Once installed, invoke it from any project:
Use the research-forge skill to research: <your topic>
The skill will check for rforge, install it if missing, create a project workspace, search the relevant sources, and write provenance.json before finishing.
Research question / domain query
-> Query planner + protocol compiler
-> rforge CLI
-> Scholarly source connectors (OpenAlex, arXiv, Crossref, ...)
-> Local SQLite project store + provenance log
-> Document acquisition + parser adapters (GROBID, S2ORC, ...)
-> Retrieval index (SQLite FTS / OpenSearch / Qdrant)
-> Screening engine + active-learning scaffold
-> Evidence extraction + risk-of-bias
-> Meta-analysis / statistical engine (R/metafor, PyMARE)

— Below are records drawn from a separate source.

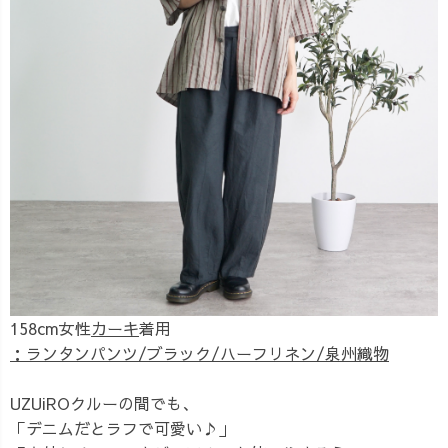
158cm女性
カーキ
着用
：ランタンパンツ/ブラック/ハーフリネン/泉州織物
UZUiROクルーの間でも、
「デニムだとラフで可愛い♪」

-> Report generator + reproducible package exporter
-> Local Go + HTMX research cockpit (rforge ui)
| Layer | Choice |
|---|---|
| Language | Go |
| CLI | rforge |
| Local web GUI | Go + HTMX (rforge ui) |
| Database | SQLite (PostgreSQL adapter seam planned) |
| Search | SQLite FTS; OpenSearch and Qdrant as optional adapters |
| PDF parsing | GROBID (optional); S2ORC, PaperMage, Anystyle adapter seams |
| Metadata sources | OpenAlex, Crossref, arXiv, Semantic Scholar, PubMed, Europe PMC, NASA ADS, Unpaywall, DOAJ, CORE, bioRxiv/medRxiv, Zenodo, INSPIRE HEP, dblp, ClinicalTrials.gov, OSF, OpenCitations, BASE, zbMATH Open, figshare, DataCite, Lens.org, ERIC, HAL, Dimensions, PubChem, ChemRxiv, NTRS, DOAB, OpenAIRE, PLOS, OSTI, Dryad, Research Square, CiNii, BioStudies, GBIF Literature, Harvard Dataverse, NASA CMR, PubMed Central (PMC), HuggingFace Papers, OAPEN, NBER Working Papers, Open Library, eLife Sciences |
| Meta-analysis | R metafor; PyMARE adapter seam |
See SKILLS.md before starting implementation work — each development skill owns a specific slice and enforces red-green-refactor TDD. See RESEARCH-FORGE-PRD.md for full product requirements and docs/reproducible-review-package.md for the package contract.
MIT License (SPDX: MIT), Copyright (c) 2026 Trebuchet Dynamics. See LICENSE. The license was selected by the repository owner on 2026-06-13; the decision record is tracked in issue #1 and docs/owner-decisions.md.
Local web GUI delivery targets Go + HTMX; the implementation tracker is recorded in issue #2 and ADR 0006. Run make todo-audit to verify that remaining unchecked TODO.md items are covered by owner decisions, make todo-completion-audit for the closeout prompt-to-artifact checklist, or make decisions-markdown for a review-friendly blocker table.